I’ve sort of done my own dirty person experiment unintentionally. I used to shower every day, and refused to go anywhere without showering. My hair and skin would be greasy by the end of the day, and my face and back were both subject to frequent breakouts, well beyond my teenage years – my acne actually popped up in my mid-20’s, and I had clear skin as a teen. Talk about frustrating. I tried all of the washes, lotions, all had minimal effect. I even eliminated certain foods to see if that would help. When I figured out that oil-free lotions were causing my skin to become congested, I switched to a natural brand with olive oil and vitamin E. That helped a lot, but we still weren’t in the clear.

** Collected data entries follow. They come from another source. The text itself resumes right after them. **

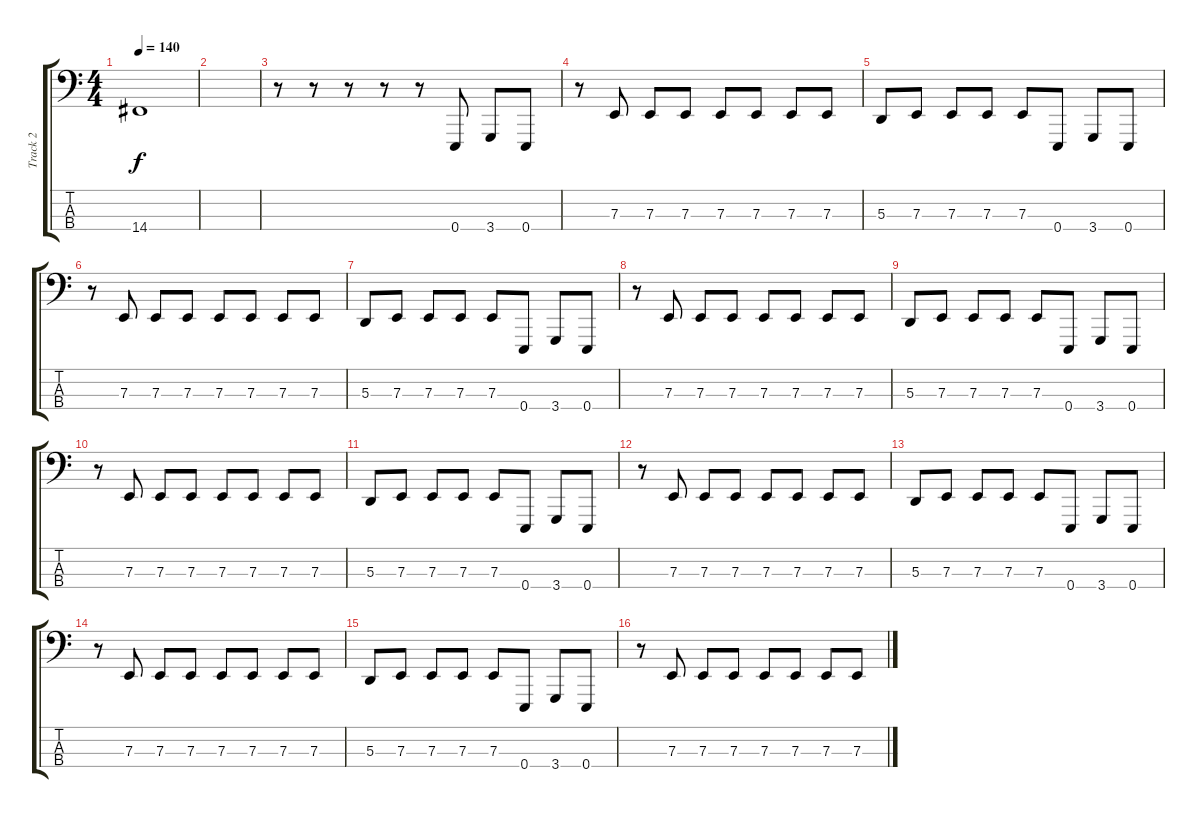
\track ("Track 2" "Track 2") {instrument lead8bassandlead}
\staff {score tabs}
\tuning (G2 D2 A1 E1) {hide}
\ts (4 4)
\tempo 140
\clef f4
\ks c
14.4.1{dy f} |
|
r.8 r.8 r.8 r.8 r.8 0.4.8 3.4.8 0.4.8 |
r.8 7.3.8 7.3.8 7.3.8 7.3.8 7.3.8 7.3.8 7.3.8 |
5.3.8 7.3.8 7.3.8 7.3.8 7.3.8 0.4.8 3.4.8 0.4.8 |
r.8 7.3.8 7.3.8 7.3.8 7.3.8 7.3.8 7.3.8 7.3.8 |
5.3.8 7.3.8 7.3.8 7.3.8 7.3.8 0.4.8 3.4.8 0.4.8 |
r.8 7.3.8 7.3.8 7.3.8 7.3.8 7.3.8 7.3.8 7.3.8 |
5.3.8 7.3.8 7.3.8 7.3.8 7.3.8 0.4.8 3.4.8 0.4.8 |
r.8 7.3.8 7.3.8 7.3.8 7.3.8 7.3.8 7.3.8 7.3.8 |
5.3.8 7.3.8 7.3.8 7.3.8 7.3.8 0.4.8 3.4.8 0.4.8 |
r.8 7.3.8 7.3.8 7.3.8 7.3.8 7.3.8 7.3.8 7.3.8 |
5.3.8 7.3.8 7.3.8 7.3.8 7.3.8 0.4.8 3.4.8 0.4.8 |
r.8 7.3.8 7.3.8 7.3.8 7.3.8 7.3.8 7.3.8 7.3.8 |
5.3.8 7.3.8 7.3.8 7.3.8 7.3.8 0.4.8 3.4.8 0.4.8 |
r.8 7.3.8 7.3.8 7.3.8 7.3.8 7.3.8 7.3.8 7.3.8
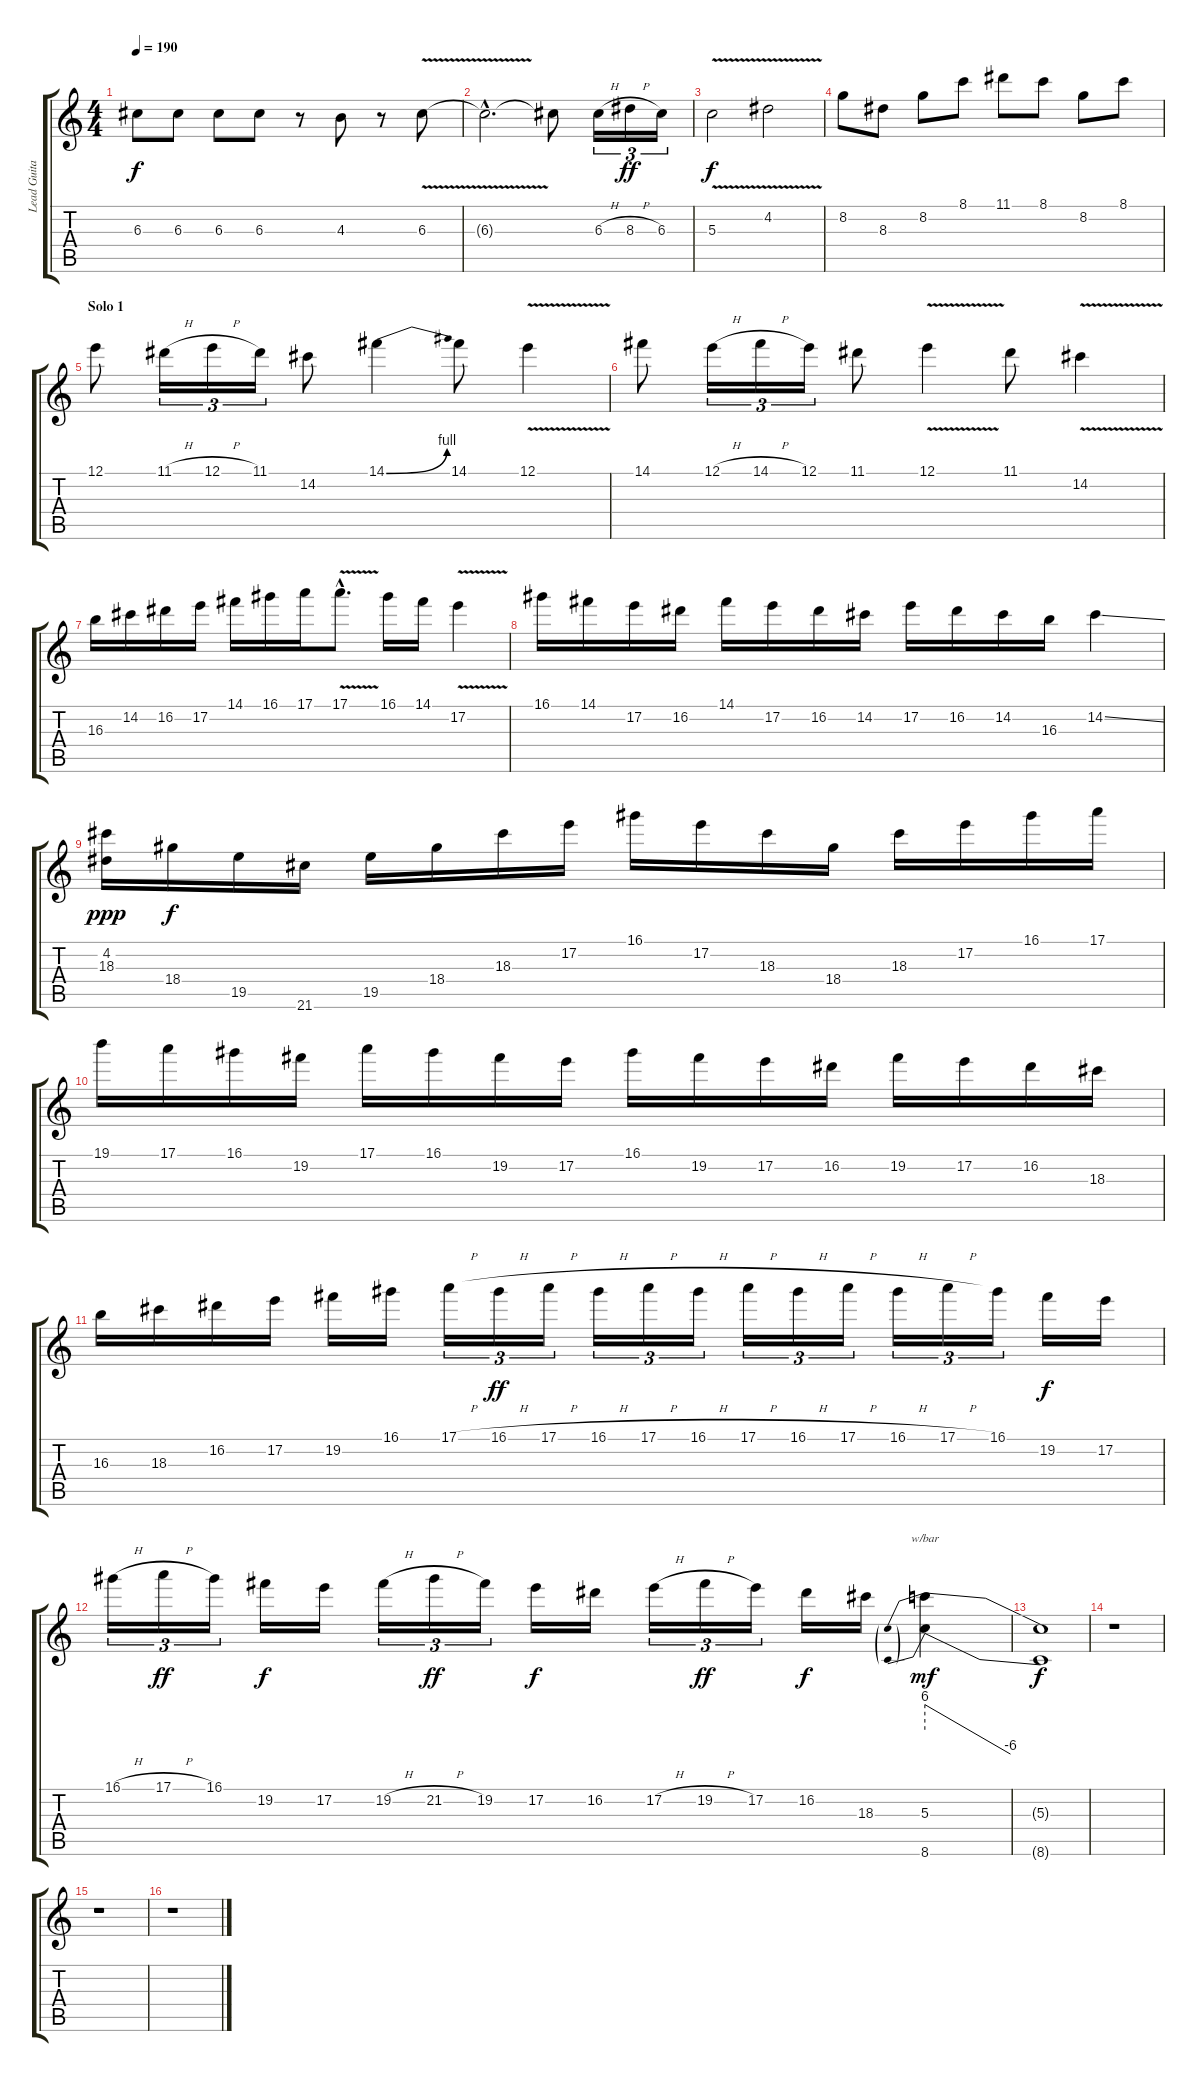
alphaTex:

\track ("Lead Guitar 1" "Lead Guita") {instrument overdrivenguitar}
\staff {score tabs}
\tuning (E4 B3 G3 D3 A2 E2) {hide}
\ts (4 4)
\tempo 190
\clef g2
\ks c
6.3.8{dy f} 6.3.8 6.3.8 6.3.8 r.8 4.3.8 r.8 6.3{v}.8 |
6.3{hac t}.2{d} 6.3{t}.8 6.3{h}.16{tu (3 2)} 8.3{h}.16{tu (3 2) dy ff} 6.3.16{tu (3 2)} |
5.3{v}.2{dy f} 4.2{v}.2 |
8.2.8 8.3.8 8.2.8 8.1.8 11.1.8 8.1.8 8.2.8 8.1.8 |
\section ("" "Solo 1")
12.1.8{volume 16 balance 3} 11.1{h}.16{tu (3 2)} 12.1{h}.16{tu (3 2)} 11.1.16{tu (3 2)} 14.2.8 14.1{be (bend 0 0 60 4)}.4 14.1.8 12.1{v}.4 |
14.1.8 12.1{h}.16{tu (3 2)} 14.1{h}.16{tu (3 2)} 12.1.16{tu (3 2)} 11.1.8 12.1{v}.4 11.1.8 14.2{v}.4 |
16.3.16 14.2.16 16.2.16 17.2.16 14.1.16 16.1.16 17.1.16 17.1{v hac}.8{d} 16.1.16 14.1.16 17.2{v}.4 |
16.1.16 14.1.16 17.2.16 16.2.16 14.1.16 17.2.16 16.2.16 14.2.16 17.2.16 16.2.16 14.2.16 16.3.16 14.2{ss}.4 |
(4.2 18.3).16{dy ppp} 18.4.16{dy f} 19.5.16 21.6.16 19.5.16 18.4.16 18.3.16 17.2.16 16.1.16 17.2.16 18.3.16 18.4.16 18.3.16 17.2.16 16.1.16 17.1.16 |
19.1.16 17.1.16 16.1.16 19.2.16 17.1.16 16.1.16 19.2.16 17.2.16 16.1.16 19.2.16 17.2.16 16.2.16 19.2.16 17.2.16 16.2.16 18.3.16 |
16.3.16 18.3.16 16.2.16 17.2.16 19.2.16 16.1.16 17.1{h}.16{tu (3 2)} 16.1{h}.16{tu (3 2) dy ff} 17.1{h}.16{tu (3 2)} 16.1{h}.16{tu (3 2)} 17.1{h}.16{tu (3 2)} 16.1{h}.16{tu (3 2)} 17.1{h}.16{tu (3 2)} 16.1{h}.16{tu (3 2)} 17.1{h}.16{tu (3 2)} 16.1{h}.16{tu (3 2)} 17.1{h}.16{tu (3 2)} 16.1.16{tu (3 2)} 19.2.16{dy f} 17.2.16 |
16.1{h}.16{tu (3 2)} 17.1{h}.16{tu (3 2) dy ff} 16.1.16{tu (3 2)} 19.2.16{dy f} 17.2.16 19.2{h}.16{tu (3 2)} 21.2{h}.16{tu (3 2) dy ff} 19.2.16{tu (3 2)} 17.2.16{dy f} 16.2.16 17.2{h}.16{tu (3 2)} 19.2{h}.16{tu (3 2) dy ff} 17.2.16{tu (3 2)} 16.2.16{dy f} 18.3.16 (5.3 8.6).4{tbe (predivedive default 0 24 60 -24) dy mf} |
(5.3{t} 8.6{t}).1{dy f} |
r.1 |
r.1 |
r.1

Over the past two years, showering daily has become more and more difficult, and though I probably don’t smell as pretty as I used to, my skin and hair are jumping for joy. I don’t get zits anymore. Not even during PMS, or eating nothing but fries and chocolate. I know my hormones are fucked. Why is my skin so happy? I’m guessing the friendly bacteria that gather on my skin, and a natural oil layer, keep the acne bacteria out. I only scrub my face with a little scrubby mit to exfoliate the dead skin off and water, no soap whatsoever. I moisturize with my super-cheap vitamin E and other nature goop lotion, and then repeat the process 3 or 4 days later when I shower. I use Tom’s Lavender vit E and olive oil bar soap on the rest of my parts. My oil production has decreased as well, since my skin isn’t constantly under assault. Fewer hair-washings mean longer intervals between haircuts. That’s the best part. I’d rather get teeth pulled than get a haircut.
Moral of the story, some microbes are your friends. Don’t kill ’em!
Postscript: I wrote this as a way to procrastinate. Packing is no fun.